GASPER [RN47] can detect seven gas costly patterns in smart contracts. There will be more gas expensive patterns in complex contract programs. Chen et al. have ensured that they will broad their research on finding more under optimized patterns and detect them by their tool [RN47]. Ethir [RN119] framework utilizes the control flow graph methodology developed in OYENTE to analyze Ethereum bytecode. But, Ethir does not perform any improvement on recovery capability of control flow graph algorithm [RN28]. Securify uses Datalog solvers [RN211] to efficiently analyze smart contract code. Flix [RN227] enhances the scalablily of analysis process using Datalog. Securify [RN116] can utilize these advancements on Datalog solvers as a future development.

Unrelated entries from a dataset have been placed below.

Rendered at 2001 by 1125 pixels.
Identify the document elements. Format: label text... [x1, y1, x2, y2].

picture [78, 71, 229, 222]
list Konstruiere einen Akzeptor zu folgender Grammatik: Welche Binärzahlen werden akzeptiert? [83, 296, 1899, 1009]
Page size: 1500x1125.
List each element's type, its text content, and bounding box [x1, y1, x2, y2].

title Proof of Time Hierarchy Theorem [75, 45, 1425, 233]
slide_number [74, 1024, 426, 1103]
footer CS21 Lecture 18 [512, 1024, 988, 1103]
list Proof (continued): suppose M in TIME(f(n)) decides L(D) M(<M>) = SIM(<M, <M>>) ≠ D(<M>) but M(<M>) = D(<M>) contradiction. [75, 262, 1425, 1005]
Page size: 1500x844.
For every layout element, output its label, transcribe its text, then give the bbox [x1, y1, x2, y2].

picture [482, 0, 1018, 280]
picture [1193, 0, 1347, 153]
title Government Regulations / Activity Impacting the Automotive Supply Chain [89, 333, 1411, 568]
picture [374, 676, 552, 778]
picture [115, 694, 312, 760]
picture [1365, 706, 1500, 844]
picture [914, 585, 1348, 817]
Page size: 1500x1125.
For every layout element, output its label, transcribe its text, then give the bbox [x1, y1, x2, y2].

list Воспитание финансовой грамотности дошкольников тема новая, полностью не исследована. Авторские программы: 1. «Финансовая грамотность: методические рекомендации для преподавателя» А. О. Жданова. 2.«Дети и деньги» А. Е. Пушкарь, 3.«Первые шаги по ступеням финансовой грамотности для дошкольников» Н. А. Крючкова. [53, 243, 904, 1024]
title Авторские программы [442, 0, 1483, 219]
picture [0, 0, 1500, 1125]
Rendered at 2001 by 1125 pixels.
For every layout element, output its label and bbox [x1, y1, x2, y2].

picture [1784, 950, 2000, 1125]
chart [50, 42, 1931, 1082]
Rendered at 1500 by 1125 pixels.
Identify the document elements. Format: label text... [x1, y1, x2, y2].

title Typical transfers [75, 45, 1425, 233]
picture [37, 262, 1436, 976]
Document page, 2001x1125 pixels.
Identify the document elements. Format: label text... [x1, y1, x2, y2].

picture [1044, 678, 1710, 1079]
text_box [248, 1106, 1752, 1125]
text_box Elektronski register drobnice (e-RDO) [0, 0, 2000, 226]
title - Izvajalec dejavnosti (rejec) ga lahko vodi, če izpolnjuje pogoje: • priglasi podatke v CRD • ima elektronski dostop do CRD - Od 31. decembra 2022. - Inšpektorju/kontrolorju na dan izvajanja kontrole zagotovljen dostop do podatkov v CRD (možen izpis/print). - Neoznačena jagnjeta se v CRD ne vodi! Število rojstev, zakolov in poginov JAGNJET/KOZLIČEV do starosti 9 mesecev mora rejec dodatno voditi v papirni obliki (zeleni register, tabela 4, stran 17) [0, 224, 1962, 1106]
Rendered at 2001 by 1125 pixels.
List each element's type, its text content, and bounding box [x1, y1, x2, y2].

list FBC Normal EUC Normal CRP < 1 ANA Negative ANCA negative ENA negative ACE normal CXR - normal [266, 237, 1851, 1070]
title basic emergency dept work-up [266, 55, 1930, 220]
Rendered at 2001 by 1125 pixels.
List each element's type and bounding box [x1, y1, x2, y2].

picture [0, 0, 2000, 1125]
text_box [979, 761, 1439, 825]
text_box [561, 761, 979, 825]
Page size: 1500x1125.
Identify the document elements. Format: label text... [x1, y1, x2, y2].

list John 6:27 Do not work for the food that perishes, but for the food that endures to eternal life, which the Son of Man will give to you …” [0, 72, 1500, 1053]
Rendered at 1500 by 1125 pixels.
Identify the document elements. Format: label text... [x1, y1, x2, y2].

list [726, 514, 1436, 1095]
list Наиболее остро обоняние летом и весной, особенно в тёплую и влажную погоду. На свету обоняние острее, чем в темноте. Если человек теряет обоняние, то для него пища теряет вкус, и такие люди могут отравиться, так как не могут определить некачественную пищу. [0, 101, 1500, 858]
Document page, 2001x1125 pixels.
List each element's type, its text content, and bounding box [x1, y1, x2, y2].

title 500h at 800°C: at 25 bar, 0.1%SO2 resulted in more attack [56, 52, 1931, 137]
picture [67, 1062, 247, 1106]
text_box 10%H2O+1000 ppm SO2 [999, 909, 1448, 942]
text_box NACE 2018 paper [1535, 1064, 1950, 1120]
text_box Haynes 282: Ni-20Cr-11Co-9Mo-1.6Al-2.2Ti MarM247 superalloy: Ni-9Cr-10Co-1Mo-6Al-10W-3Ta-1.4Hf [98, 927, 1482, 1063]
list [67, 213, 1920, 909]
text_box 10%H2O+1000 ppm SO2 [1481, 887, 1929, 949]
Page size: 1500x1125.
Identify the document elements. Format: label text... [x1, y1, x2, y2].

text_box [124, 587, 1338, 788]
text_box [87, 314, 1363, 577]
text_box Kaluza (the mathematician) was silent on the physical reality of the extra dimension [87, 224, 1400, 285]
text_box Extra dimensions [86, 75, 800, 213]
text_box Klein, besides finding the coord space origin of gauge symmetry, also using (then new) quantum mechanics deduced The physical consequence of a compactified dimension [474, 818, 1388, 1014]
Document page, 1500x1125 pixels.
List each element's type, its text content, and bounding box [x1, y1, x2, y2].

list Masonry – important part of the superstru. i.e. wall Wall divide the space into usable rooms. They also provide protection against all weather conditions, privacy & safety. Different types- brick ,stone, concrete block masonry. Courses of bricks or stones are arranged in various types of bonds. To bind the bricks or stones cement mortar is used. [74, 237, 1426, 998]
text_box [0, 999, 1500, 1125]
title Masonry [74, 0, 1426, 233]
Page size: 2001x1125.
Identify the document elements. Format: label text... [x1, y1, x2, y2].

The formal verification methods use different theorem provers such as Isabelle/HOL, F*, KEVM, Lem, and Coq [RN118, RN140, RN113, RN45]. Since they use complicated mechanisms, it is not trivial for ordinary users to analyze smart contracts using the formal verification methods. That is, the users must be taught and trained on how the proof method works and on how to read the outputs. Furthermore, the formal verification approach uses a general method to construct code patterns and theorems to prove the security properties of smart contracts using theorem provers [RN118, RN140, RN113, RN45]. Since these provers are semi-automated, the formal verification methods require a significant amount of manual effort to construct the proofs and analysis of smart contracts [RN118, RN121]. Hence, these methods poorly scale for analyzing thousands of smart contracts currently deployed on the Ethereum network [RN62, RN121]. However, the formal verification approach provides accurate and prompt results of validating smart contracts’ security, saftey, and soundness properties [RN118, RN130, RN45, RN148, RN149, RN221].
Smart contracts in Ethereum are becoming more applicable as digitalized agent on distributed applications. The security of smart contracts should be ensured to avoid unnecessary losses and malicious attacks. There are several analysis mechanisms implemented to test and assure the correctness and non vulnerable patterns in smart contracts. But developers and users of smart contracts should aware of the accuracy and performance of these analysis methods. Our survey identified the existing vulnerabilities in smart contracts on Ethereum, categorized the security analysis methods in three ways such as static, dynamic, and formal verification. Then we compare the three methods in terms of their performance, coverage of finding vulnerabilities and accuracy. The static and dynamic analysis methods implemented automation tools which are very handy to use and analyse vulnerable contracts. But they detects only their specific defined vulnerable patterns. Formal verification methods uses theorem provers to validate the correctness properties in smart contracts using their interpreted proofs.
We appreciate the authors who gave permission to reproduce the images from their original papers. We thank to Loi Luu, Antoine Delignat-Lavaud, Ivica Nikolić and Yuxiao Zhu for their coordination.